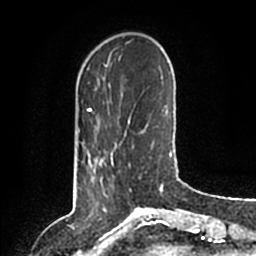
Breast MRI (dynamic contrast-enhanced), one axial slice. Slice 27 of 200 in the series (ordered by position). Cropped to one breast. Dynamic contrast-enhanced series, time point 2 of 6 at this slice position (early post-contrast). 1.5 T. TE 2.2 ms, TR 4.6 ms. 0.8 mm slice thickness. 256 × 256 image matrix, field of view 160 × 160 mm. Female patient.
Annotated regions visible in this slice (semi-automatically segmented with operator editing):
- enhancing-tissue mask used for the functional tumour volume (all voxels passing the contrast-enhancement thresholds inside the analysis volume; usually the tumour): bounding box (x1, y1, x2, y2) in pixels: (87, 151, 114, 179)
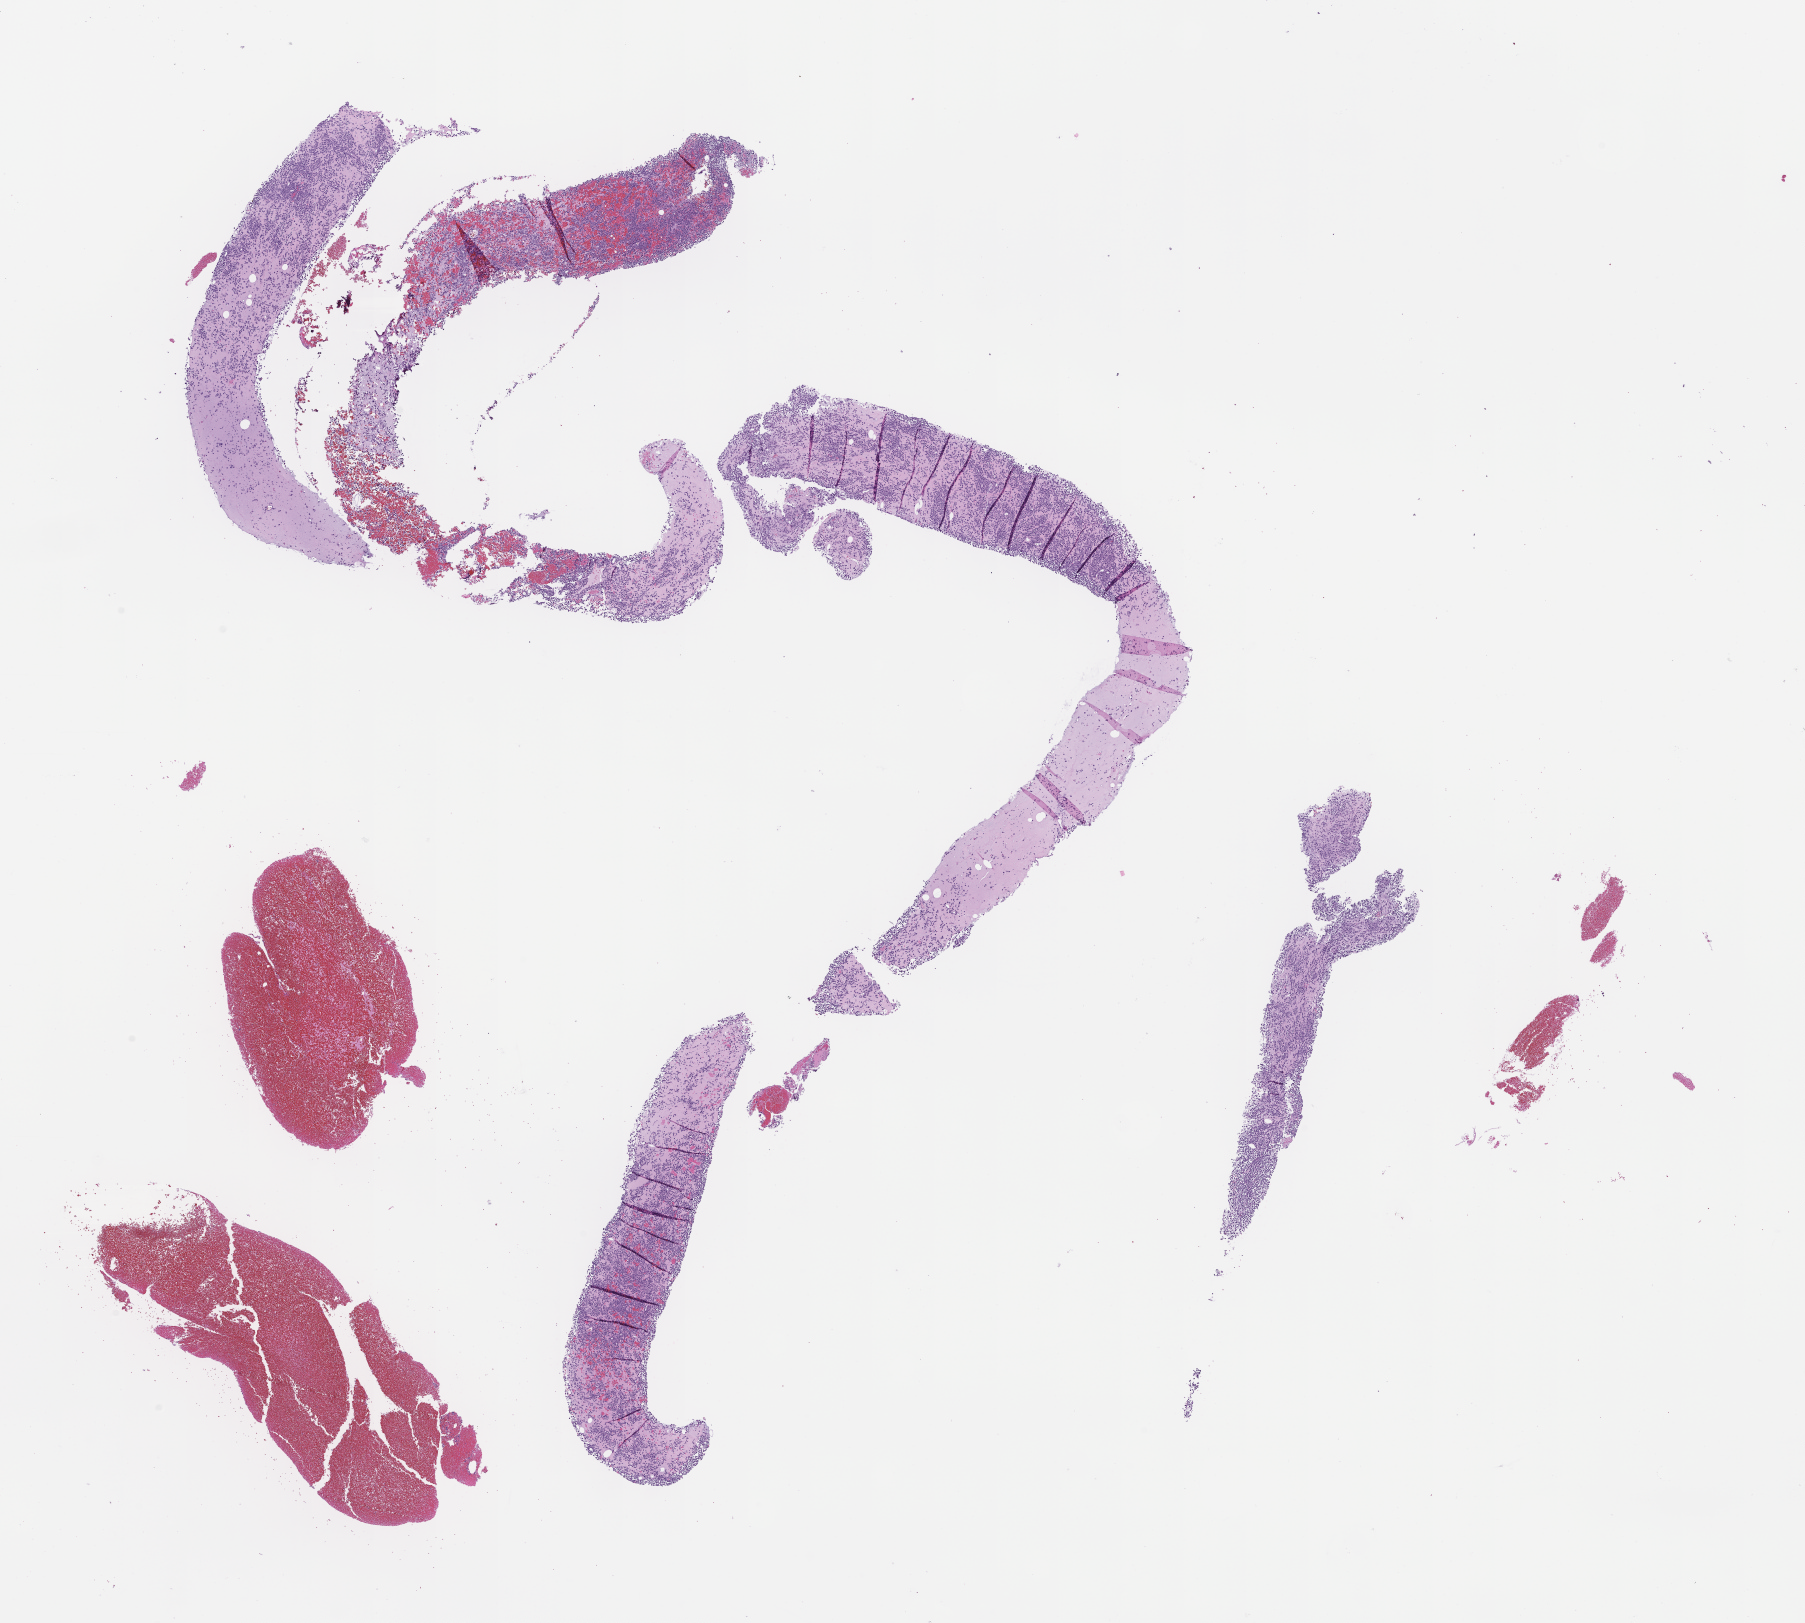
Haematoxylin and eosin whole-slide image — shown as a low-resolution overview of the whole scanned area (about 14.6 x 13.1 mm). Formalin-fixed paraffin-embedded section. Tissue site: bone marrow. Male patient.
This section: primary tumor. Diagnosis: Plasma Cell Myeloma.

◇ ◇ ◇ ◇ ◇

### INSTRUCTIONS TO FOLLOW
All records above are to be printed exactly, minus the pictures they contain.

### SOLUTION
Breast MRI (dynamic contrast-enhanced), one axial slice. Slice 27 of 200 in the series (ordered by position). Cropped to one breast. Dynamic contrast-enhanced series, time point 2 of 6 at this slice position (early post-contrast). 1.5 T. TE 2.2 ms, TR 4.6 ms. 0.8 mm slice thickness. 256 × 256 image matrix, field of view 160 × 160 mm. Female patient.
Annotated regions visible in this slice (semi-automatically segmented with operator editing):
- enhancing-tissue mask used for the functional tumour volume (all voxels passing the contrast-enhancement thresholds inside the analysis volume; usually the tumour): bounding box (x1, y1, x2, y2) in pixels: (87, 151, 114, 179)
Haematoxylin and eosin whole-slide image — shown as a low-resolution overview of the whole scanned area (about 14.6 x 13.1 mm). Formalin-fixed paraffin-embedded section. Tissue site: bone marrow. Male patient.
This section: primary tumor. Diagnosis: Plasma Cell Myeloma.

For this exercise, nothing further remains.